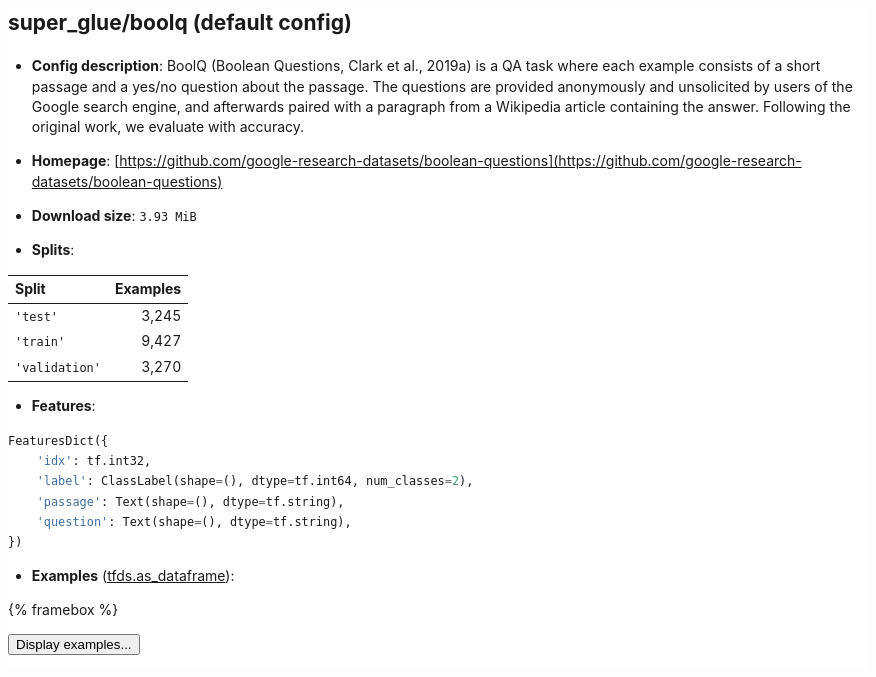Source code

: 
## super_glue/boolq (default config)

*   **Config description**: BoolQ (Boolean Questions, Clark et al., 2019a) is a
    QA task where each example consists of a short passage and a yes/no question
    about the passage. The questions are provided anonymously and unsolicited by
    users of the Google search engine, and afterwards paired with a paragraph
    from a Wikipedia article containing the answer. Following the original work,
    we evaluate with accuracy.

*   **Homepage**:
    [https://github.com/google-research-datasets/boolean-questions](https://github.com/google-research-datasets/boolean-questions)

*   **Download size**: `3.93 MiB`

*   **Splits**:

Split          | Examples
:------------- | -------:
`'test'`       | 3,245
`'train'`      | 9,427
`'validation'` | 3,270

*   **Features**:

```python
FeaturesDict({
    'idx': tf.int32,
    'label': ClassLabel(shape=(), dtype=tf.int64, num_classes=2),
    'passage': Text(shape=(), dtype=tf.string),
    'question': Text(shape=(), dtype=tf.string),
})
```

*   **Examples**
    ([tfds.as_dataframe](https://www.tensorflow.org/datasets/api_docs/python/tfds/as_dataframe)):



{% framebox %}

<button id="displaydataframe">Display examples...</button>
<div id="dataframecontent" style="overflow-x:auto"></div>
<script src="https://www.gstatic.com/external_hosted/jquery2.min.js"></script>
<script>
var url = "https://storage.googleapis.com/tfds-data/visualization/dataframe/super_glue-boolq-1.0.2.html";
$(document).ready(() => {
  $("#displaydataframe").click((event) => {
    // Disable the button after clicking (dataframe loaded only once).
    $("#displaydataframe").prop("disabled", true);

    // Pre-fetch and display the content
    $.get(url, (data) => {
      $("#dataframecontent").html(data);
    }).fail(() => {
      $("#dataframecontent").html(
        'Error loading examples. If the error persist, please open '
        + 'a new issue.'
      );
    });
  });
});
</script>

# # # # # # #

* AIM OF THE TASK *
Return the whole of the material above exactly, with no picture carried over.

* RESULT OF THIS EXERCISE *
Source code

: 
## super_glue/boolq (default config)

*   **Config description**: BoolQ (Boolean Questions, Clark et al., 2019a) is a
    QA task where each example consists of a short passage and a yes/no question
    about the passage. The questions are provided anonymously and unsolicited by
    users of the Google search engine, and afterwards paired with a paragraph
    from a Wikipedia article containing the answer. Following the original work,
    we evaluate with accuracy.

*   **Homepage**:
    [https://github.com/google-research-datasets/boolean-questions](https://github.com/google-research-datasets/boolean-questions)

*   **Download size**: `3.93 MiB`

*   **Splits**:

Split          | Examples
:------------- | -------:
`'test'`       | 3,245
`'train'`      | 9,427
`'validation'` | 3,270

*   **Features**:

```python
FeaturesDict({
    'idx': tf.int32,
    'label': ClassLabel(shape=(), dtype=tf.int64, num_classes=2),
    'passage': Text(shape=(), dtype=tf.string),
    'question': Text(shape=(), dtype=tf.string),
})
```

*   **Examples**
    ([tfds.as_dataframe](https://www.tensorflow.org/datasets/api_docs/python/tfds/as_dataframe)):



{% framebox %}

<button id="displaydataframe">Display examples...</button>
<div id="dataframecontent" style="overflow-x:auto"></div>
<script src="https://www.gstatic.com/external_hosted/jquery2.min.js"></script>
<script>
var url = "https://storage.googleapis.com/tfds-data/visualization/dataframe/super_glue-boolq-1.0.2.html";
$(document).ready(() => {
  $("#displaydataframe").click((event) => {
    // Disable the button after clicking (dataframe loaded only once).
    $("#displaydataframe").prop("disabled", true);

    // Pre-fetch and display the content
    $.get(url, (data) => {
      $("#dataframecontent").html(data);
    }).fail(() => {
      $("#dataframecontent").html(
        'Error loading examples. If the error persist, please open '
        + 'a new issue.'
      );
    });
  });
});
</script>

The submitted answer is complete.